_Action item A_
Update the Tomcat welcome-file question from "I have this" to "is not available.", putting "start page" wherever "home page" appears.
_Action item B_
In the Tomcat welcome-file question, which path does IndexServlet pass to getRequestDispatcher?

┌─ Excerpt

I have this in my web.xml document. I am trying to have a welcome list so I dont need to type the path for the home page anymore. But everytime a clicked the application in my tomcat page it displays The requested resource is not available.
<listener>
<listener-class>web.Init</listener-class>
</listener>
<welcome-file-list>
<welcome-file>index.jsp</welcome-file>
</welcome-file-list>
<servlet>
<servlet-name>index</servlet-name>
<servlet-class>web.IndexServlet</servlet-class>
</servlet>
<servlet-mapping>
<servlet-name>index</servlet-name>
<url-pattern>/index</url-pattern>
</servlet-mapping>
My servlet for the jsp page
package web;
import java.io.IOException;
import javax.servlet.RequestDispatcher;
import javax.servlet.ServletConfig;
import javax.servlet.ServletContext;
import javax.servlet.ServletException;
import javax.servlet.http.HttpServlet;
import javax.servlet.http.HttpServletRequest;
import javax.servlet.http.HttpServletResponse;
import org.apache.log4j.Logger;
public class IndexServlet extends HttpServlet
{
private Logger logger = Logger.getLogger(this.getClass());
private RequestDispatcher jsp;
public void init(ServletConfig config) throws ServletException
{
ServletContext context = config.getServletContext();
jsp = context.getRequestDispatcher("/WEB-INF/jsp/index.jsp");
}
protected void doGet(HttpServletRequest req, HttpServletResponse resp) throws ServletException, IOException
{
logger.debug("doGet()");
jsp.forward(req, resp);
}
}
Why is that it is still not working?I still need to type the /index in my url...How to do this correctly?

└─
┌─ Provided material

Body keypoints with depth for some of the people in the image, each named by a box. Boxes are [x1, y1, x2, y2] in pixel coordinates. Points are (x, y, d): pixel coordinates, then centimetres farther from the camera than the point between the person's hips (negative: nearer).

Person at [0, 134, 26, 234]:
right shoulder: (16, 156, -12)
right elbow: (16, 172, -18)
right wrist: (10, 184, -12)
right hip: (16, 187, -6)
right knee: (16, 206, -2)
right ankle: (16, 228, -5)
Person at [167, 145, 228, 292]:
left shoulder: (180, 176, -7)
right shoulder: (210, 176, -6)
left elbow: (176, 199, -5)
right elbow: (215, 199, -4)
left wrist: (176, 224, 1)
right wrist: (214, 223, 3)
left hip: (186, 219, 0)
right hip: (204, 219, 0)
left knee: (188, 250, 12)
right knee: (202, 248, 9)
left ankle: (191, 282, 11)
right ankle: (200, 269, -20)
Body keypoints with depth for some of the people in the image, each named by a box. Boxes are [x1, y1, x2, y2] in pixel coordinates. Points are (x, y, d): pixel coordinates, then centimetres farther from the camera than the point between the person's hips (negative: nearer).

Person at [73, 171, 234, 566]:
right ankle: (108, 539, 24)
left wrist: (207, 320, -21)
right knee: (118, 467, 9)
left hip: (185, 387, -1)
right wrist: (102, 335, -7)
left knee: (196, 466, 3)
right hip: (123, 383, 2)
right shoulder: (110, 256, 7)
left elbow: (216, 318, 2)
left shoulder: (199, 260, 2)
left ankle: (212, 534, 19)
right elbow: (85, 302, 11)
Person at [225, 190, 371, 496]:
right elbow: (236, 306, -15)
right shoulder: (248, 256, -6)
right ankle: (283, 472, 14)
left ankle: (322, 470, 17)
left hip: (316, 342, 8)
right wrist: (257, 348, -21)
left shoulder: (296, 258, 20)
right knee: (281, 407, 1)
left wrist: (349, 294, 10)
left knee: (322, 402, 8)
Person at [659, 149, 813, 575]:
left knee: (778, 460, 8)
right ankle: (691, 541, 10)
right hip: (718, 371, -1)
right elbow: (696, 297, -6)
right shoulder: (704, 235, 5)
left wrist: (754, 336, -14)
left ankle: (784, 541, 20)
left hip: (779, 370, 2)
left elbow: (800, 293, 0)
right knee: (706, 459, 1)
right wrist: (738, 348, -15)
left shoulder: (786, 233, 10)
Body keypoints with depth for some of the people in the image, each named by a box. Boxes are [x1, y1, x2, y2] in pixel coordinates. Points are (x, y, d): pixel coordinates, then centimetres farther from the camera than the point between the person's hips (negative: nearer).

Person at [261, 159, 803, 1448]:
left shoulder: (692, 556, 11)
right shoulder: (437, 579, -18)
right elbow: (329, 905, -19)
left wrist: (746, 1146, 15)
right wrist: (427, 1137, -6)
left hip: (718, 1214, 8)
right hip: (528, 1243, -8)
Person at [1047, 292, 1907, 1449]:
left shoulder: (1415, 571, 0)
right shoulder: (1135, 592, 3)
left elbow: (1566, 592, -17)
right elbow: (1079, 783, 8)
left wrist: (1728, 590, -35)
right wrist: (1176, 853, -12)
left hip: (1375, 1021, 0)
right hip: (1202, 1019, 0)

└─

_Your response A_
I have this in my web.xml document. I am trying to have a welcome list so I dont need to type the path for the start page anymore. But everytime a clicked the application in my tomcat page it displays The requested resource is not available.

_Your response B_
/WEB-INF/jsp/index.jsp